Saturday 15 May 2021

Azure Infrastructure as Code (IaC) with Bicep - Getting Started with Development

 Bicep is the latest declarative IaC tool from Microsoft for Azure, which is built on top of Azure Resource Manager (ARM) templates. Bicep offers you the ability to deploy even preview resources on Azure as it is always will be the most up to date IaC declarative tool Azur. Bicep convertors to into ARM JSON for execution. We have seen how to setup development environment for Bicep in windows in the post here. In this post let's get started with developing Bicep code to deploy infrastructure to Azure.

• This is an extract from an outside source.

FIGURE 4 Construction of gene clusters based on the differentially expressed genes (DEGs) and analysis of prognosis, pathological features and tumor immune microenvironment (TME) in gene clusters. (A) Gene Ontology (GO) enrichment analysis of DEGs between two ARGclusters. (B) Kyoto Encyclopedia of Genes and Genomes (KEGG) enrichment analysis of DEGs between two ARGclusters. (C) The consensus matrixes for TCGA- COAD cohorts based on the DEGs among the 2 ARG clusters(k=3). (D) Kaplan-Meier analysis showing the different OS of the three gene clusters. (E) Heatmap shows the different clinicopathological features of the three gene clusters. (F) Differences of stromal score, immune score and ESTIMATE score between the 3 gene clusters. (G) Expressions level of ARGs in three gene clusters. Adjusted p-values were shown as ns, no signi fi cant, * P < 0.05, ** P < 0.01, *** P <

Let's create a folder named Infra and add our first Bicep file to it in Vs Code. Bicep files should be added with .bicep extension. Once you add the man.bicep file you will see VS Code is trying to load the Bicep language service as you have already setup the extension for Bicep in VS code as described in here.



Let's try to create a resource group with Bicep as the first step. We need to setup our Bicep target scope to subscription in order to setup a create group. Target scope can be resource group, tenant, management group or subscription in Azure. 

Pretty awesome intellisense. Lets go ahead with subscription scope. To create a resource group start typing rg and you would see the intellisense kick in and show you a template.

Once you press enter to select the template resource group template would be added. However, there is an issue with the added template. Until you get rid of single quotes in the resource type it will be shown as a syntax issue.

You can change the resource identifier name to nay preferred name. the single quotes should not be there and it is accepted as proper syntax.

As the next step let's parameterize the resource group name and the location. 


Let's try to execute the resource group creation using PowerShell. Open a PowerShell window and change directory to Infra folder which contains the main.bicep file. Then execute az login command to and when browser opened log on to your Azure account. Next execute az account set --subscription yoursubscriptionid command to select the Azure subscription. Then you can run below command with parameters to get the details of what would happen if the deployment is done. Note --what-if is giving you the the actions going to happen if the deployment done. As indicated a resource group would be created.

az deployment sub create --location centralus --template-file main.bicep --parameters rgName=rg-bicepdemo01 rgLocation=centralus --what-if


To deploy the resource group run the command without --what-if.

If you try to rerun the command with --what-f you can see there is no change as the resource group is already created.